Morea adds that he took up the series as a big challenge. “I have never played such a fantastic antagonist role. When I first heard the character I found it super interesting. It is a devious, cunning character with many shades. He believes you don’t inherit the throne but you have to earn it. To play a character you have to understand the mindset and the world. For me, The Empire was an opportunity of a lifetime and I am glad that the hardwork has paid off,” he says.
Based on Alex Rutherford’s Empire of the Moghul: Raiders from the North, the reviews for the show have been mostly positive, but at the same time, it has also been at the receiving end of a volley of criticism on social media. Netizens have been slamming the series for ‘glorifying’ the Mughals. Many people have asked for a ban on the series. Reacting to the ban, the actor says, “People need to understand that this is a fictional story based on a book. It is not a biopic. We are talking about a Mughal emperor which traces the saga of an empire from the valley of Ferghana to Samarkand. We are not glorifying anything. We are bound to have likes and dislikes. We can’t please everybody.”
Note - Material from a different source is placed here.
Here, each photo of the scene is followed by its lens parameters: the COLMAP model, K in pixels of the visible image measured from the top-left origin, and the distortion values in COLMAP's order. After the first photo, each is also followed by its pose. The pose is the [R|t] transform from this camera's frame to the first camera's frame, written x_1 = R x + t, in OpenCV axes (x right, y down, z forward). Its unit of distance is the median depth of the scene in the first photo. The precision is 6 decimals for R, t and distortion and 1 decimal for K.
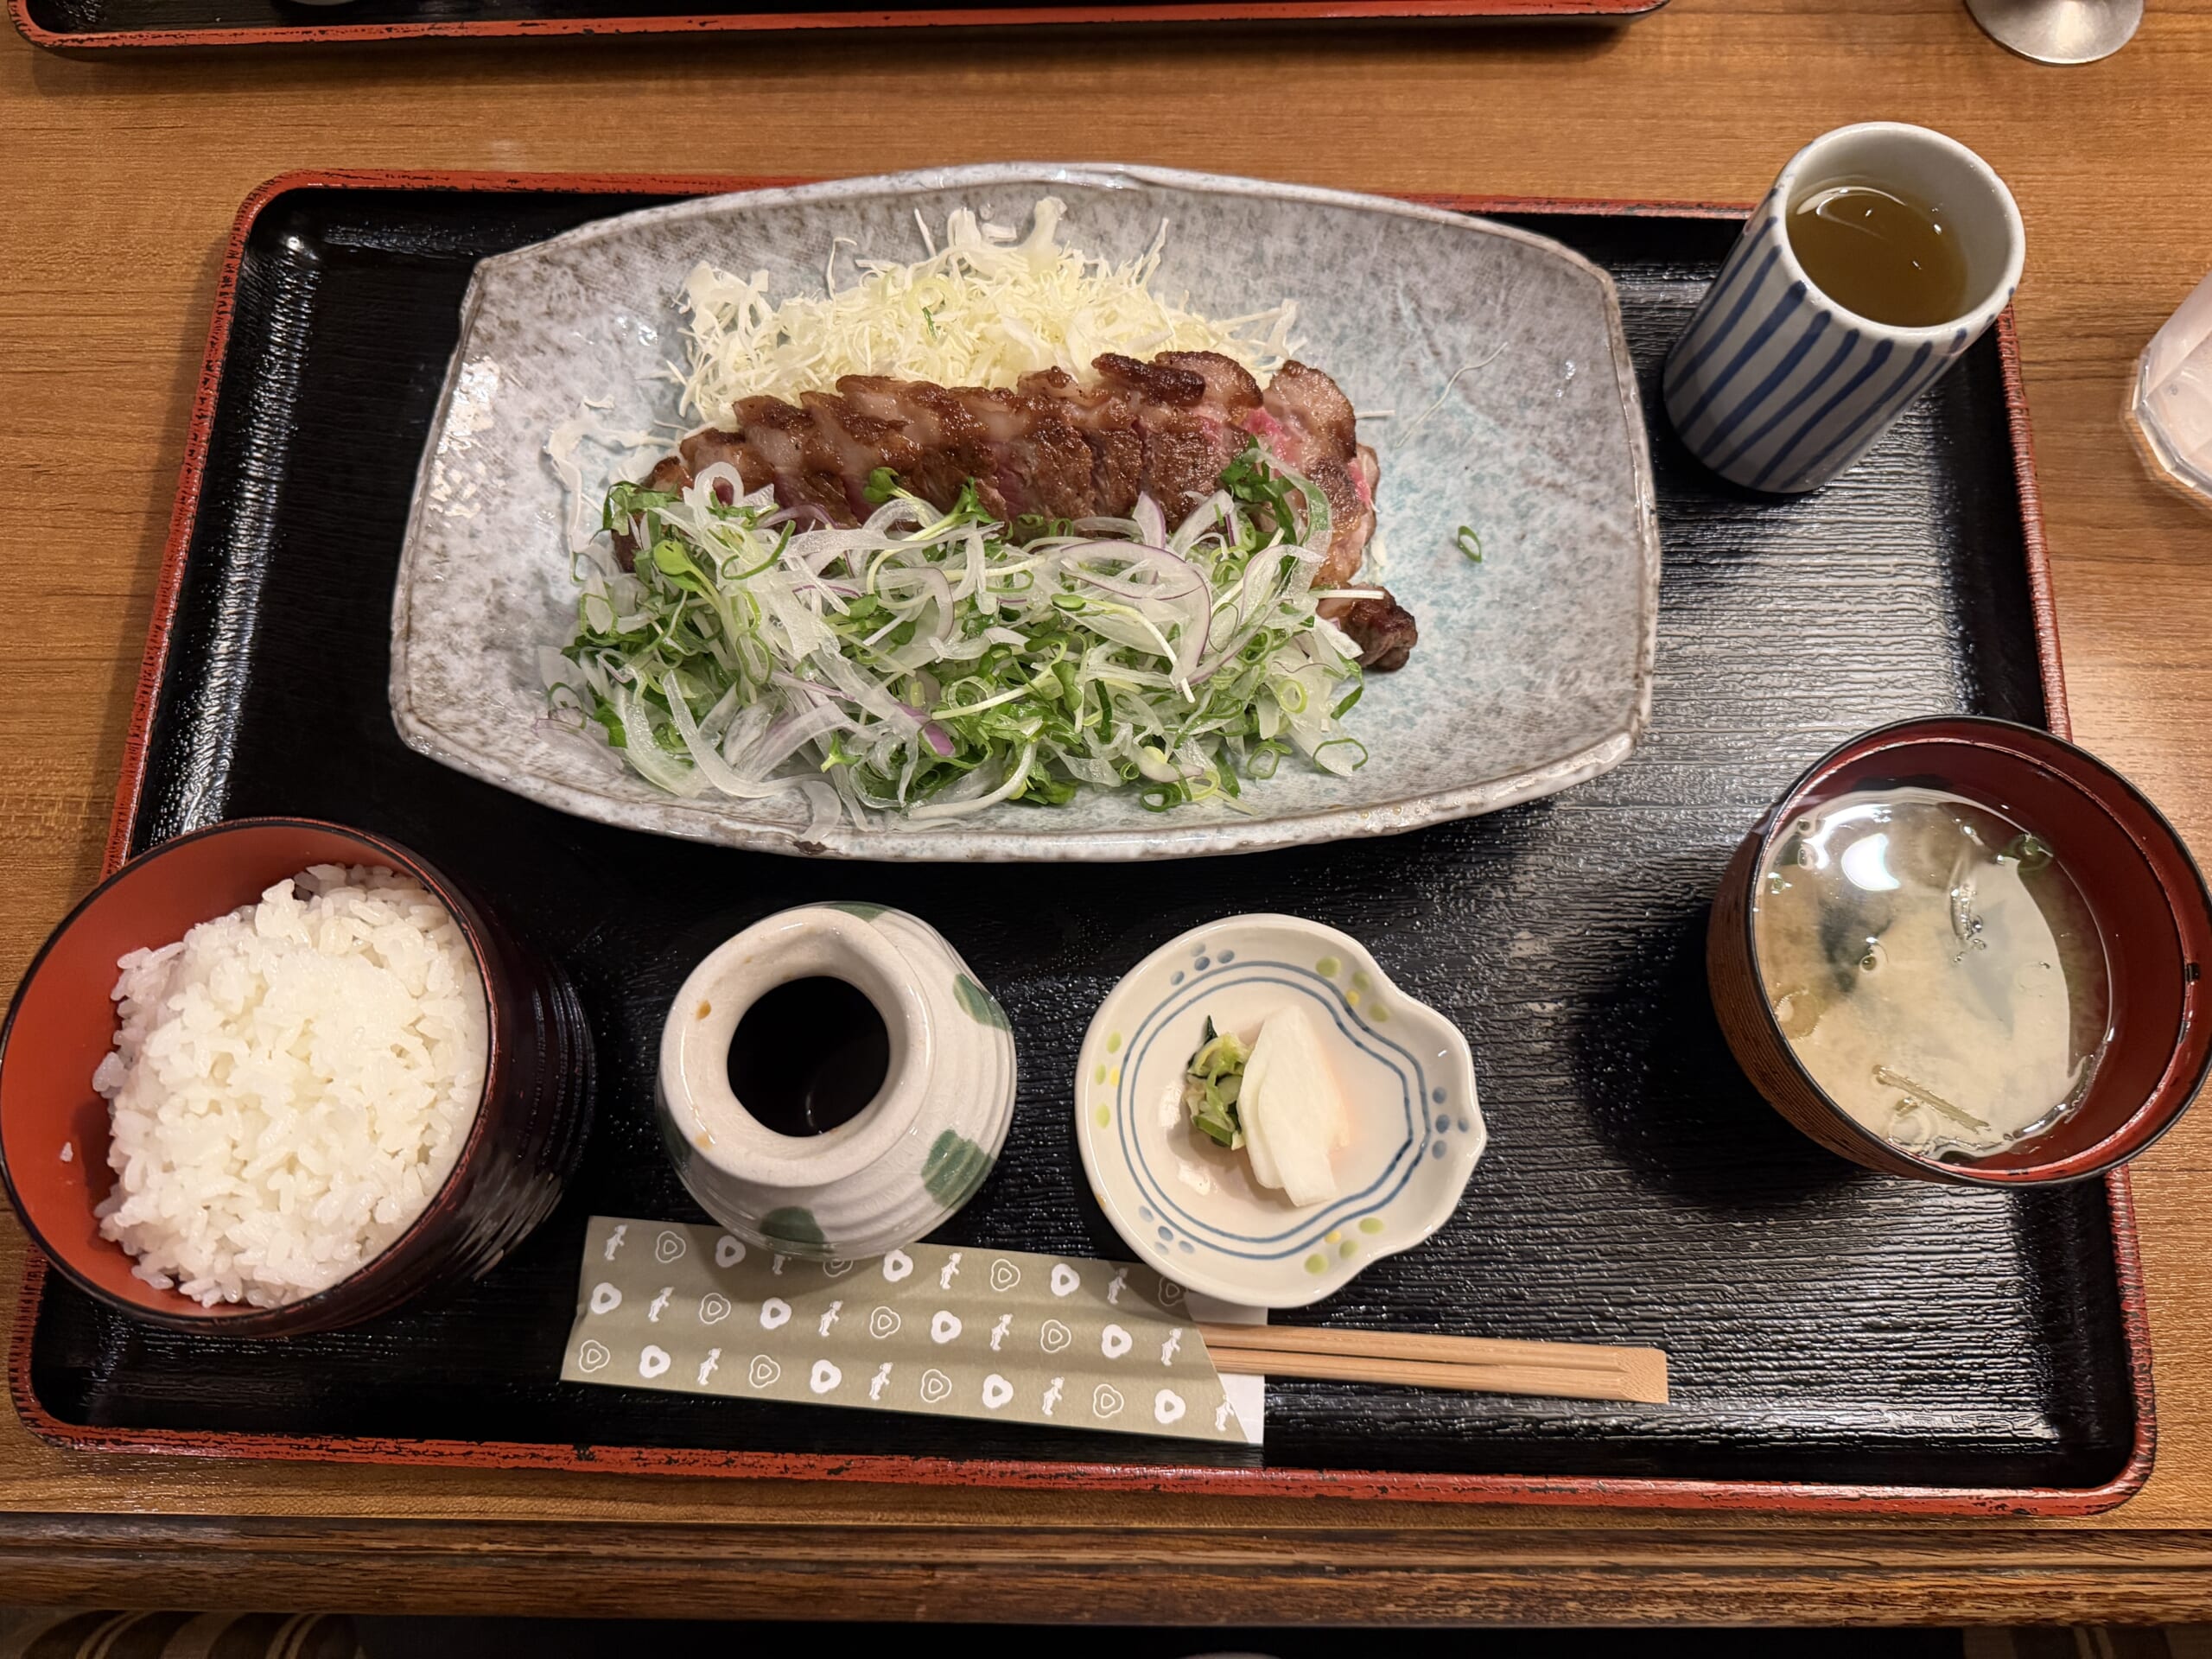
lens RADIAL K [[1535.0, 0, 1292.2], [0, 1535.0, 836.5], [0, 0, 1]] dist [0.028225, -0.001498]
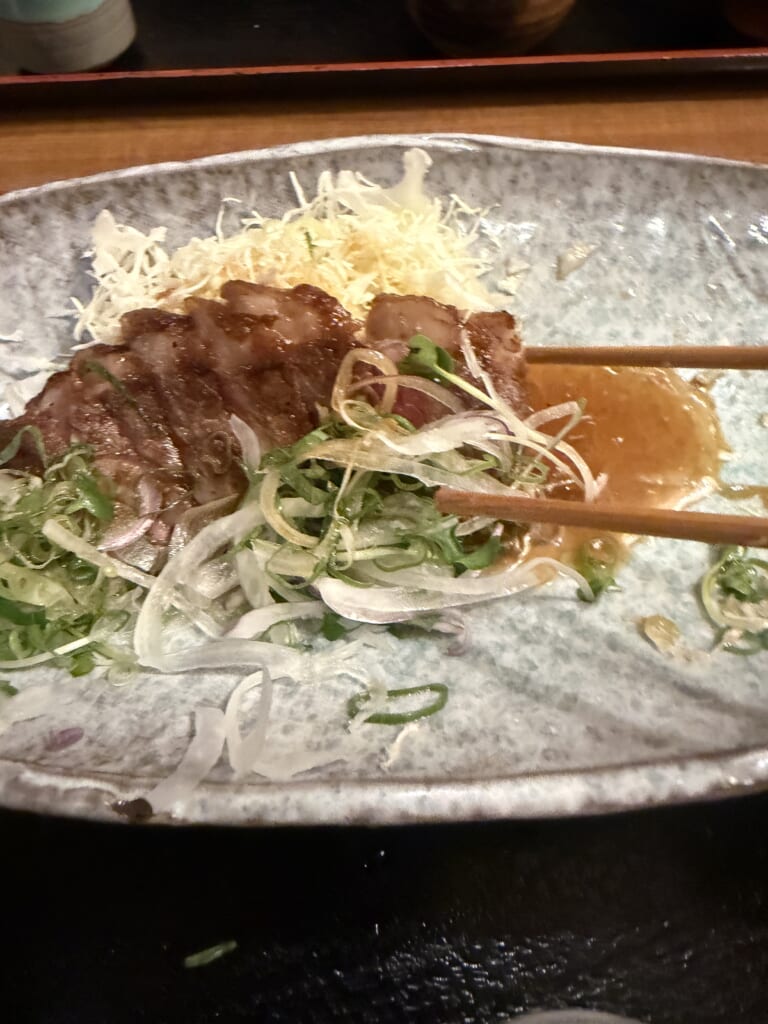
lens RADIAL K [[710.6, 0, 382.6], [0, 710.6, 510.1], [0, 0, 1]] dist [0.028225, -0.001498]
pose [[0.991394, -0.044810, -0.123005, -0.123542], [0.019849, 0.980184, -0.197095, -0.051848], [0.129399, 0.192957, 0.972637, 0.544816]]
Earlier this year, Amazon Prime Video had gotten into trouble for its show Tandav, a nine-episode political thriller which created an uproar for allegedly hurting religious sentiments, which the actor was a part of. Ask him whether it has become easy for fringe elements to target filmmakers and he says, “As filmmakers and actors, we have to be careful about what we put out. We are responsible for what we portray on screen. Is this curbing freedom of speech? Today, everyone has sentiments and the idea should be not to hurt anyone’s sentiments.”
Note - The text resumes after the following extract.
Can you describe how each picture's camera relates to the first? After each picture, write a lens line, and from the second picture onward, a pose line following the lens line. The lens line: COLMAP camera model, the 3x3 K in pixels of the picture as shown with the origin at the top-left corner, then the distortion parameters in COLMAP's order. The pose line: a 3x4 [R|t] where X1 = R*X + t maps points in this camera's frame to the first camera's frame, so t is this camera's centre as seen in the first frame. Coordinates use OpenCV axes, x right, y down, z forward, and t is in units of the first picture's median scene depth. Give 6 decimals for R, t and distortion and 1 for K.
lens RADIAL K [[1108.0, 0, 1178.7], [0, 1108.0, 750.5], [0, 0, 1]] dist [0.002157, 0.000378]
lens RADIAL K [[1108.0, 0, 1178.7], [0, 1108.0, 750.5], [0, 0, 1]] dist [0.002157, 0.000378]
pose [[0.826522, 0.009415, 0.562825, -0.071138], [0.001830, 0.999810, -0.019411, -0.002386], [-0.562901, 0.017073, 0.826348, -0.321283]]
Prod him about not hurting sentiments is in a way curbing freedom of speech and Morea answers, “Getting hurt is very relative. As long as the filmmaker or an actor has a clear conscience and does not hurt the major sentiments it is fine. In the end, you have to be careful of what you put out.”
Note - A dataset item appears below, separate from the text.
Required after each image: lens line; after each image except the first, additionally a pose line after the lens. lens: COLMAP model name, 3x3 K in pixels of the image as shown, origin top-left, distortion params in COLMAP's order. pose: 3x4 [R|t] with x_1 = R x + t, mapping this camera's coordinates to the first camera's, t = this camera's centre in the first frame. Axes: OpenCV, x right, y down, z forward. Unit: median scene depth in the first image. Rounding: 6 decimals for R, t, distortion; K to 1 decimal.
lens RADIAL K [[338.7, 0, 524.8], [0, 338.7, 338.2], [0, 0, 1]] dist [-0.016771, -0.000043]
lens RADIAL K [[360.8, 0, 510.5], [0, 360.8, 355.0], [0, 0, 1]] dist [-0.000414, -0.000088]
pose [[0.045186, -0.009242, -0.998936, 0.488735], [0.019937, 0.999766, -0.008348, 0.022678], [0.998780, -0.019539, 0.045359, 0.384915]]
In a recent interview, the actor spoke about his struggle despite working for 15 years in the industry. Despite approaching producers and directors, he remained out of work. “I look at it in a way where filmmakers didn’t see me fit into any character. In the end, it is all about business. I am a producer myself and I have realised when an actor is doing well, his stocks are up and people will want you. When the stocks are down, no one will like to invest in you. I think The Empire has raised the stakes for me in terms of my acting capabilities. People are already sending me feelers and I have been reading things so hopefully things are just going to get better.”
Morea adds that the success of Hostages and Tandav were like a warm up to The Empire. “I have never been an insecure actor. I have been patient and looking for a great opportunity and this is just the beginning of many fantastic new things to come. I am also a producer so I know the kind of content that I want to be a part of. I have waited for eight years and I believe this is a great time for me. It is my time to shine.”
The actor is also excited about his production venture Helmet, featuring Aparshakti Khurrana and Pranutan Bhel in the lead, which releases this week on a streaming platform. “It is a super funny movie with a sweet message. When director Satram Ramani approached me, it reminded me of my college days when talking about condoms was like a taboo. And in many parts of the country it still is. So the idea is that if we can get people to talk about condoms and normalise the topic without feeling shy then it will be amazing,” concludes the actor.